Australian nurse Toby Gwynne recently returned from his first mission with Médecins Sans Frontières (MSF), working as the Nursing Activity Manager in Kobane/ Ain Al Arab, northern Syria.
When you Google ‘Kobane’, most of the images you find are of the town laid waste from intensive bombing. But the Kobane I saw, three years on from the most intense battles, was completely different.
Kobane lies in an agricultural region surrounded by rolling hills. Towards the end of my seven months there, the area started to get some rain, turning the hills a lovely green. Whenever I left the town on outreach my head was stuck out the window, staring at the evolving landscape.
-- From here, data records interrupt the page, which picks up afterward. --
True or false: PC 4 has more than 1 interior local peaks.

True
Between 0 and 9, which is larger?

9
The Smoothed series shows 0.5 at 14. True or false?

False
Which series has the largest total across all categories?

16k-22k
“To encourage change you need to be present, spending time with the locals who are providing the care”
The MSF project in Kobane is focused on vaccination, outreach, maternal healthcare and mental healthcare. MSF has been working alongside the Kurdish Health Administration since March 2015, but the project has recently expanded, including the addition of an international midwife and gynaecologist to the team at the maternity hospital.
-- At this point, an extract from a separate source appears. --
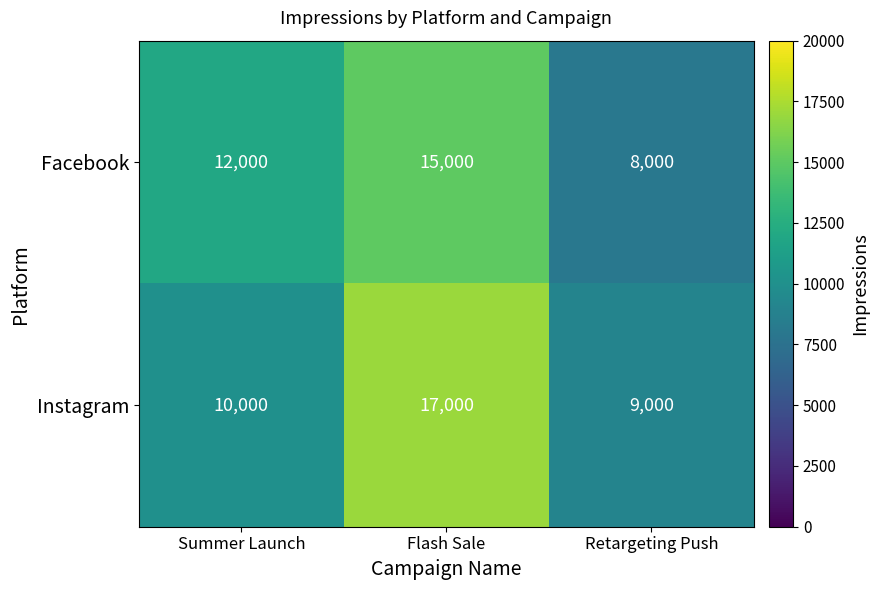

What is the difference between the maximum and second lowest values in the Facebook series?

3000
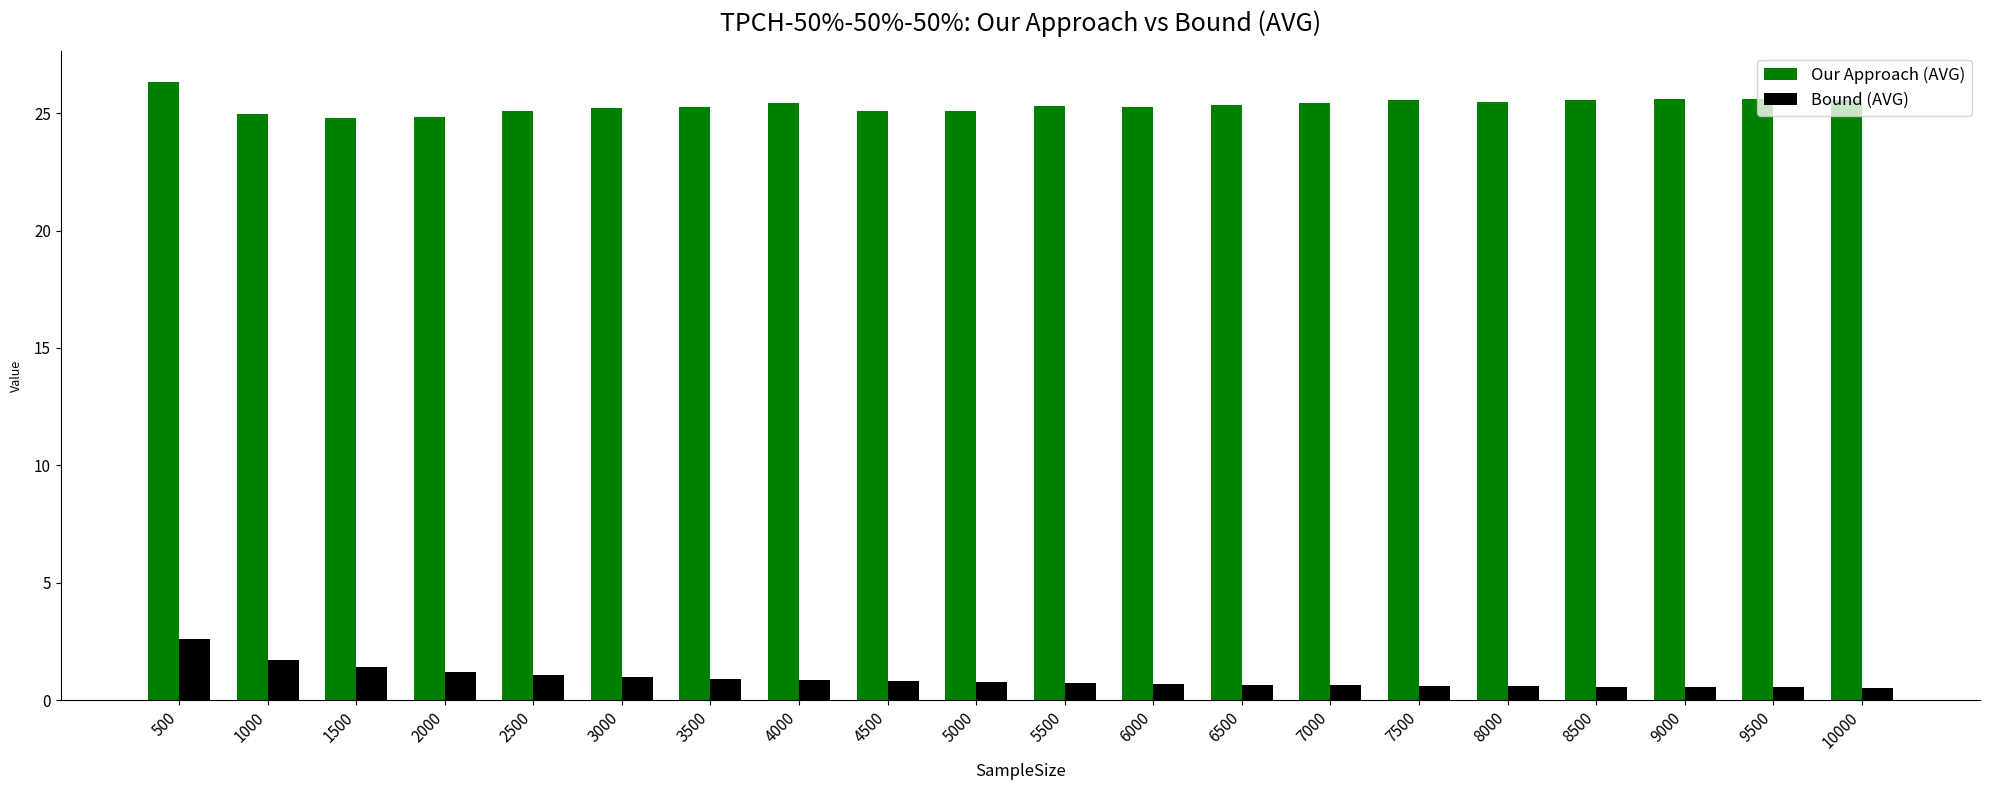

What is the greatest value displayed?

26.3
The focus of my time in the Kobane Maternity Hospital was working on the basics: things we take for granted in Australia, like improving handwashing, infection control and systems that promote newborn care and resuscitation management. For instance, it is common in Syria to carry newborns by their feet as a method of stimulating, which can slow babies from taking their first breath. My role as Nursing Activity Manager involved trying to retrain staff and reshape practices like this. To encourage change you need to be present, spending time with the locals who are providing the care.
I also worked on implementing systems to improve triage and nursing care, as well as prescribing practices. There is an over-prescription of antibiotics in Syria, due to an expectation that antibiotics fix everything. It’s a cultural norm, so even if doctors know they shouldn’t prescribe them, patients expect it.
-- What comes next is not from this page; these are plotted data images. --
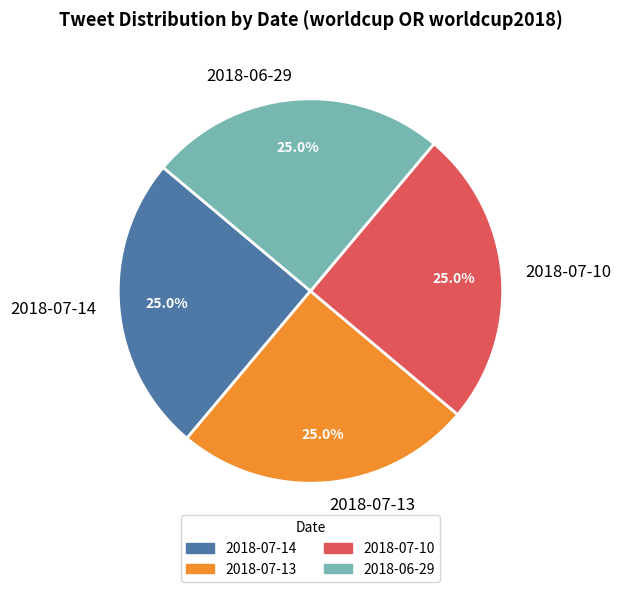

To the nearest percent, what is the combined percentage of 2018-06-29 and 2018-07-13?

50%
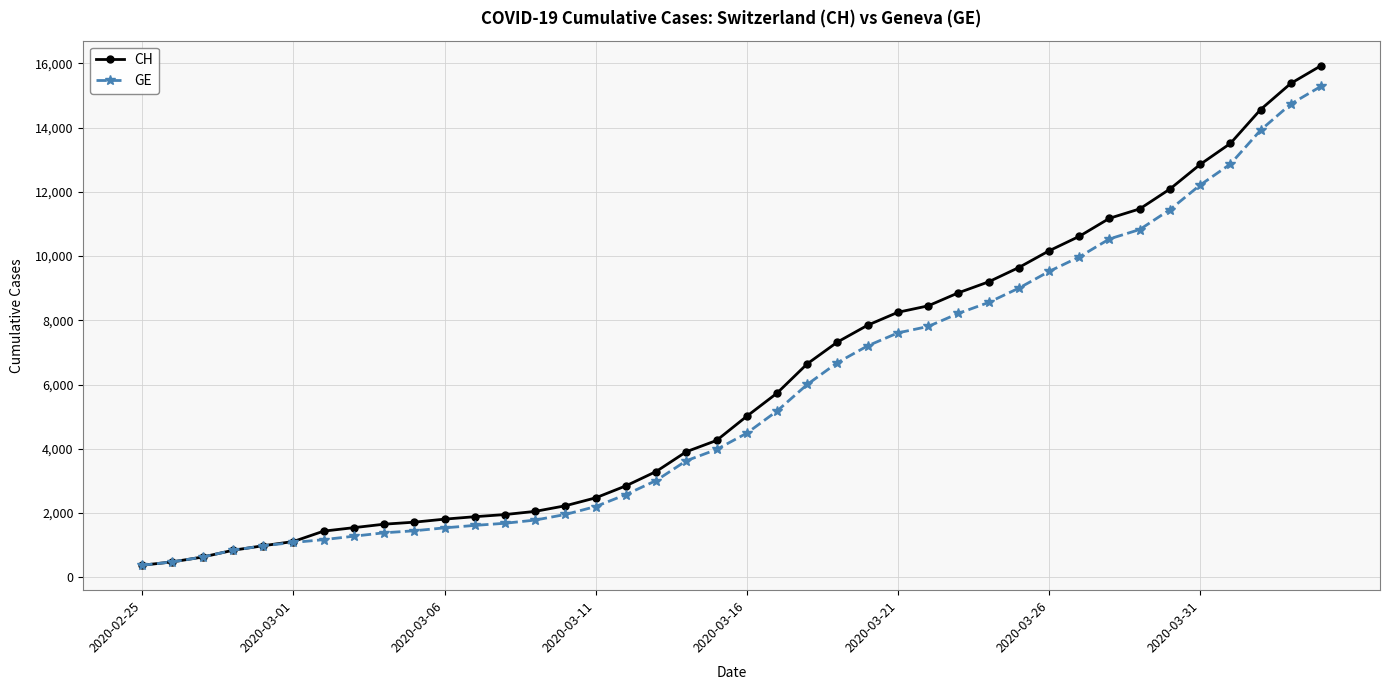

What is the value of the GE point at the 20th from the left?

3978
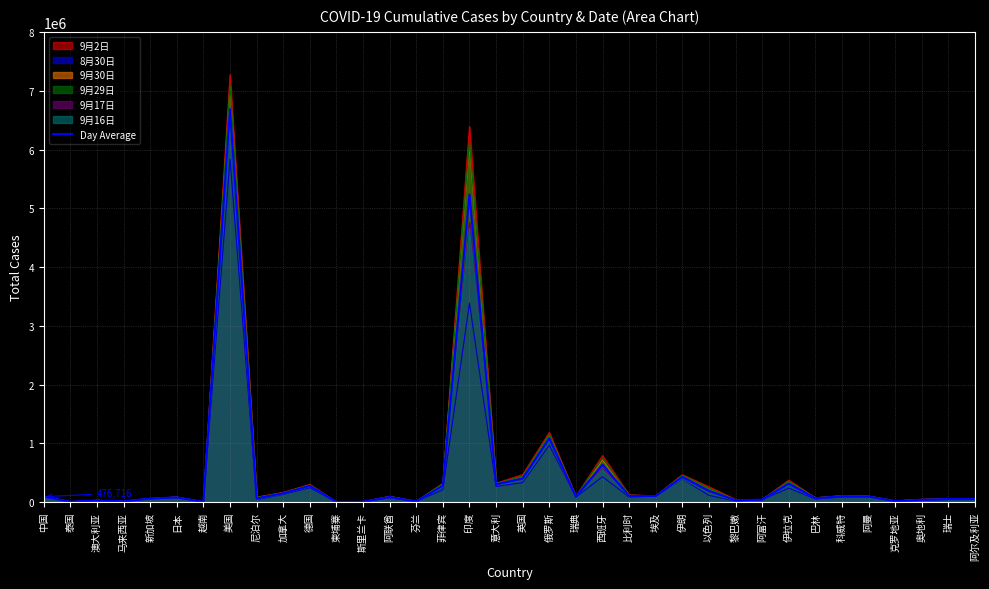

What is the ratio of the value at 菲律宾 to the value at 越南?

296.3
“The Syrian population remains extremely mobile, so vaccinating against the spread of communicable disease is a huge challenge”
The Syrian population remains extremely mobile due to the destruction inflicted by conflict, so vaccinating people against the spread of communicable disease is a huge challenge. Right now, the northeast Syria projects are focusing on improving routine vaccination coverage for under-fives. We were providing hepatitis B and tuberculosis vaccinations for newborns; polio, measles, mumps, rubella and pentavalent vaccines for children under five years old; and tetanus shots for women of reproductive age. By the end of my time in Kobane the hospital was offering newborn vaccinations 24 hours a day, seven days a week, and the nurses were autonomous in giving vaccines, which was great to see.
MSF is well-accepted in Kobane. I played football each week with a mix of local MSF staff and other doctors and locals, with the World Cup qualifier between Australia and Syria a hot topic! Out in the community, people were friendly, wanting to know where you came from and often inviting you in for tea. I arrived in Kobane not knowing how to speak Kurdish or Arabic, so I generally relied on a translator, but I did start to learn the local language. It was a great feeling to be able to have a conversation – often in broken Kurdish-English-Arabic – with my Syrian colleagues.
Moving forward from the devastation of conflict, the community in Kobane has really expanded. There are new shops, new restaurants: people want to move on with their lives and make the best of things.